*** Opening of AVAILABLE DATA ***

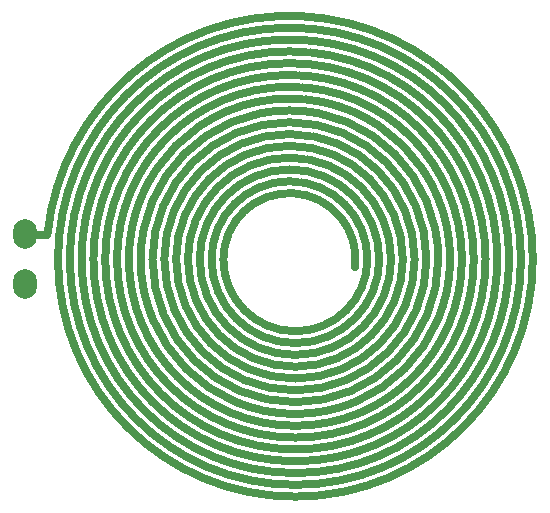
<source format=gtl>
G04 Layer: TopLayer*
G04 EasyEDA v6.5.22, 2022-10-29 19:00:30*
G04 5be05e293c7e4e71b3140c0fb3691092,8a7c3c78bece4b5180208520edf53e9d,10*
G04 Gerber Generator version 0.2*
G04 Scale: 100 percent, Rotated: No, Reflected: No *
G04 Dimensions in millimeters *
G04 leading zeros omitted , absolute positions ,4 integer and 5 decimal *
%FSLAX45Y45*%
%MOMM*%

%ADD10C,0.7000*%
%ADD11O,1.9999959999999999X2.4999949999999997*%
%ADD12C,0.6096*%

%LPD*%
D10*
X365556Y2378425D02*
G01*
X174983Y2380013D01*
G75*
G01*
X1854987Y2170016D02*
G03*
X3074985Y2170016I609999J0D01*
G75*
G01*
X1754988Y2170016D02*
G03*
X3174985Y2170016I709998J0D01*
G75*
G01*
X3174985Y2170016D02*
G03*
X1654988Y2170016I-759999J0D01*
G75*
G01*
X1654988Y2170016D02*
G03*
X3274985Y2170016I809998J0D01*
G75*
G01*
X3274985Y2170016D02*
G03*
X1554988Y2170016I-859999J0D01*
G75*
G01*
X1554988Y2170016D02*
G03*
X3374984Y2170016I909998J0D01*
G75*
G01*
X3374984Y2170016D02*
G03*
X1454988Y2170016I-959998J0D01*
G75*
G01*
X1454988Y2170016D02*
G03*
X3474984Y2170016I1009998J0D01*
G75*
G01*
X3474984Y2170016D02*
G03*
X1354988Y2170016I-1059998J0D01*
G75*
G01*
X1354988Y2170016D02*
G03*
X3574984Y2170016I1109998J0D01*
G75*
G01*
X3574984Y2170016D02*
G03*
X1254989Y2170016I-1159998J0D01*
G75*
G01*
X1254989Y2170016D02*
G03*
X3674984Y2170016I1209997J0D01*
G75*
G01*
X3674984Y2170016D02*
G03*
X1154989Y2170016I-1259998J0D01*
G75*
G01*
X1154989Y2170016D02*
G03*
X3774984Y2170016I1309997J0D01*
G75*
G01*
X3774984Y2170016D02*
G03*
X1054989Y2170016I-1359998J0D01*
G75*
G01*
X1054989Y2170016D02*
G03*
X3874983Y2170016I1409997J0D01*
G75*
G01*
X3874983Y2170016D02*
G03*
X954989Y2170016I-1459997J0D01*
G75*
G01*
X954989Y2170016D02*
G03*
X3974983Y2170016I1509997J0D01*
G75*
G01*
X3974983Y2170016D02*
G03*
X854989Y2170016I-1559997J0D01*
G75*
G01*
X854989Y2170016D02*
G03*
X4074983Y2170016I1609997J0D01*
G75*
G01*
X4074983Y2170016D02*
G03*
X754990Y2170016I-1659997J0D01*
G75*
G01*
X754990Y2170016D02*
G03*
X4174983Y2170016I1709996J0D01*
G75*
G01*
X4174983Y2170016D02*
G03*
X654990Y2170016I-1759997J0D01*
G75*
G01*
X654990Y2170016D02*
G03*
X4274983Y2170016I1809996J0D01*
G75*
G01*
X4274983Y2170016D02*
G03*
X554990Y2170016I-1859997J0D01*
G75*
G01*
X554990Y2170016D02*
G03*
X4374982Y2170016I1909996J0D01*
G75*
G01*
X4374982Y2170016D02*
G03*
X454990Y2170016I-1959996J0D01*
G75*
G01*
X454990Y2170016D02*
G03*
X4474982Y2170016I2009996J0D01*
G75*
G01*
X4474982Y2170016D02*
G03*
X365559Y2378433I-2059996J13D01*
G75*
G01*
X2970660Y2100557D02*
G03*
X1854987Y2170016I-555674J69469D01*
G75*
G01*
X3074985Y2170016D02*
G03*
X1754988Y2170016I-659999J0D01*
D11*
G01*
X175006Y2380005D03*
G01*
X175006Y1960016D03*
D12*
G01*
X2971418Y2233295D03*
G01*
X2970656Y2100554D03*
M02*

</source>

*** Close of AVAILABLE DATA ***

Where an entry contains an image, leave the image out; otherwise retype everything exactly.

<source format=gtl>
G04 Layer: TopLayer*
G04 EasyEDA v6.5.22, 2022-10-29 19:00:30*
G04 5be05e293c7e4e71b3140c0fb3691092,8a7c3c78bece4b5180208520edf53e9d,10*
G04 Gerber Generator version 0.2*
G04 Scale: 100 percent, Rotated: No, Reflected: No *
G04 Dimensions in millimeters *
G04 leading zeros omitted , absolute positions ,4 integer and 5 decimal *
%FSLAX45Y45*%
%MOMM*%

%ADD10C,0.7000*%
%ADD11O,1.9999959999999999X2.4999949999999997*%
%ADD12C,0.6096*%

%LPD*%
D10*
X365556Y2378425D02*
G01*
X174983Y2380013D01*
G75*
G01*
X1854987Y2170016D02*
G03*
X3074985Y2170016I609999J0D01*
G75*
G01*
X1754988Y2170016D02*
G03*
X3174985Y2170016I709998J0D01*
G75*
G01*
X3174985Y2170016D02*
G03*
X1654988Y2170016I-759999J0D01*
G75*
G01*
X1654988Y2170016D02*
G03*
X3274985Y2170016I809998J0D01*
G75*
G01*
X3274985Y2170016D02*
G03*
X1554988Y2170016I-859999J0D01*
G75*
G01*
X1554988Y2170016D02*
G03*
X3374984Y2170016I909998J0D01*
G75*
G01*
X3374984Y2170016D02*
G03*
X1454988Y2170016I-959998J0D01*
G75*
G01*
X1454988Y2170016D02*
G03*
X3474984Y2170016I1009998J0D01*
G75*
G01*
X3474984Y2170016D02*
G03*
X1354988Y2170016I-1059998J0D01*
G75*
G01*
X1354988Y2170016D02*
G03*
X3574984Y2170016I1109998J0D01*
G75*
G01*
X3574984Y2170016D02*
G03*
X1254989Y2170016I-1159998J0D01*
G75*
G01*
X1254989Y2170016D02*
G03*
X3674984Y2170016I1209997J0D01*
G75*
G01*
X3674984Y2170016D02*
G03*
X1154989Y2170016I-1259998J0D01*
G75*
G01*
X1154989Y2170016D02*
G03*
X3774984Y2170016I1309997J0D01*
G75*
G01*
X3774984Y2170016D02*
G03*
X1054989Y2170016I-1359998J0D01*
G75*
G01*
X1054989Y2170016D02*
G03*
X3874983Y2170016I1409997J0D01*
G75*
G01*
X3874983Y2170016D02*
G03*
X954989Y2170016I-1459997J0D01*
G75*
G01*
X954989Y2170016D02*
G03*
X3974983Y2170016I1509997J0D01*
G75*
G01*
X3974983Y2170016D02*
G03*
X854989Y2170016I-1559997J0D01*
G75*
G01*
X854989Y2170016D02*
G03*
X4074983Y2170016I1609997J0D01*
G75*
G01*
X4074983Y2170016D02*
G03*
X754990Y2170016I-1659997J0D01*
G75*
G01*
X754990Y2170016D02*
G03*
X4174983Y2170016I1709996J0D01*
G75*
G01*
X4174983Y2170016D02*
G03*
X654990Y2170016I-1759997J0D01*
G75*
G01*
X654990Y2170016D02*
G03*
X4274983Y2170016I1809996J0D01*
G75*
G01*
X4274983Y2170016D02*
G03*
X554990Y2170016I-1859997J0D01*
G75*
G01*
X554990Y2170016D02*
G03*
X4374982Y2170016I1909996J0D01*
G75*
G01*
X4374982Y2170016D02*
G03*
X454990Y2170016I-1959996J0D01*
G75*
G01*
X454990Y2170016D02*
G03*
X4474982Y2170016I2009996J0D01*
G75*
G01*
X4474982Y2170016D02*
G03*
X365559Y2378433I-2059996J13D01*
G75*
G01*
X2970660Y2100557D02*
G03*
X1854987Y2170016I-555674J69469D01*
G75*
G01*
X3074985Y2170016D02*
G03*
X1754988Y2170016I-659999J0D01*
D11*
G01*
X175006Y2380005D03*
G01*
X175006Y1960016D03*
D12*
G01*
X2971418Y2233295D03*
G01*
X2970656Y2100554D03*
M02*

</source>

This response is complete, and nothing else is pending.